L’enfance, c’est le manteau qui vous pare pour la vie.
On ne se remet pas de l’enfer des premières années, ni de l’amour incommensurable d’une Maman.
C’est sur ce poignant paradoxe qu’est construit le récit autobiographique de Vera Feyder.
Un récit somptueux, de chagrin contenu et de larmes refoulées par une petite fille, dans l’unique perspective d’épargner celles de sa Maman :
« …le bataillon embusqué des larmes me montait à la gorge, et les mots d’adieu à Elise s’y étranglaient » (p 30)
Atteinte de phtisie doublée d’anorexie, la toute jeune enfant subit des séjours longs et traumatisants dans des homes belges, de l’après-guerre, aux allures d’enfer. A côté du « bourbier franchimontois » – le pire de ses séjours en pensionnat – l’univers des Choristes a des allures …d’enfant de chœur.

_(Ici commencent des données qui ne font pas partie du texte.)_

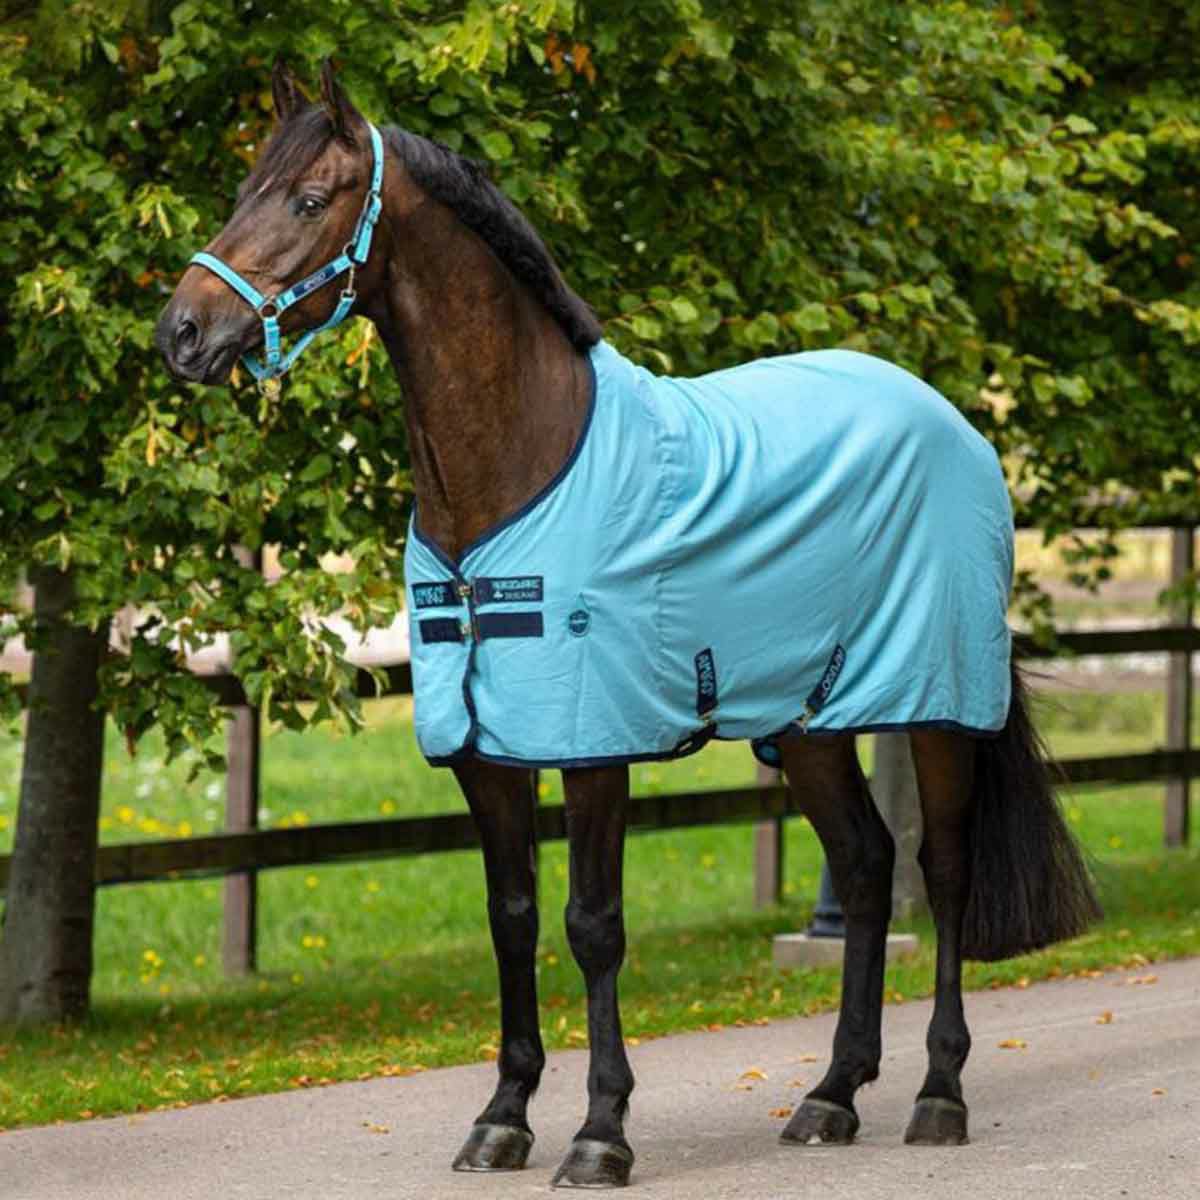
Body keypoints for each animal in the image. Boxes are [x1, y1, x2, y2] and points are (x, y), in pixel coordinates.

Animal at [155, 60, 1100, 1189]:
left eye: (307, 198)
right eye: (242, 189)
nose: (182, 333)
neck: (517, 462)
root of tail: (954, 423)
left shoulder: (591, 742)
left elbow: (592, 925)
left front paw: (600, 1132)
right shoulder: (483, 748)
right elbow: (511, 918)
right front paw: (502, 1117)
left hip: (939, 707)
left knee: (942, 874)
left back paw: (937, 1096)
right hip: (811, 723)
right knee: (868, 866)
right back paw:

Un livre marquant, écrit d’une plume dense, magnifique, où chaque mot est pesé, chaque expression, travaillée. Le tragique transperce les mots, sidère le lecteur :
« L’enfance a ses raisons que la raison des adultes ignore. Ou feint d’ignorer. L’enfance orpheline plus qu’une autre : les trous affectifs qu’il lui faut combler sont si grands, le froid du monde s’engouffrant par eux si mordant, que les premières sèves du corps, les premiers élans de l’âme s’y trouvent bloqués, pris dans les glaces. » (p 101)
Le salut viendra du rêve et de la puissance d’imagination qui nourrira la plume de cet auteur d’exception.
Un livre remarquable.
Apolline Elter
Un manteau de trous, Vera Feyder, Le grand miroir, avril 2007, 146 pp.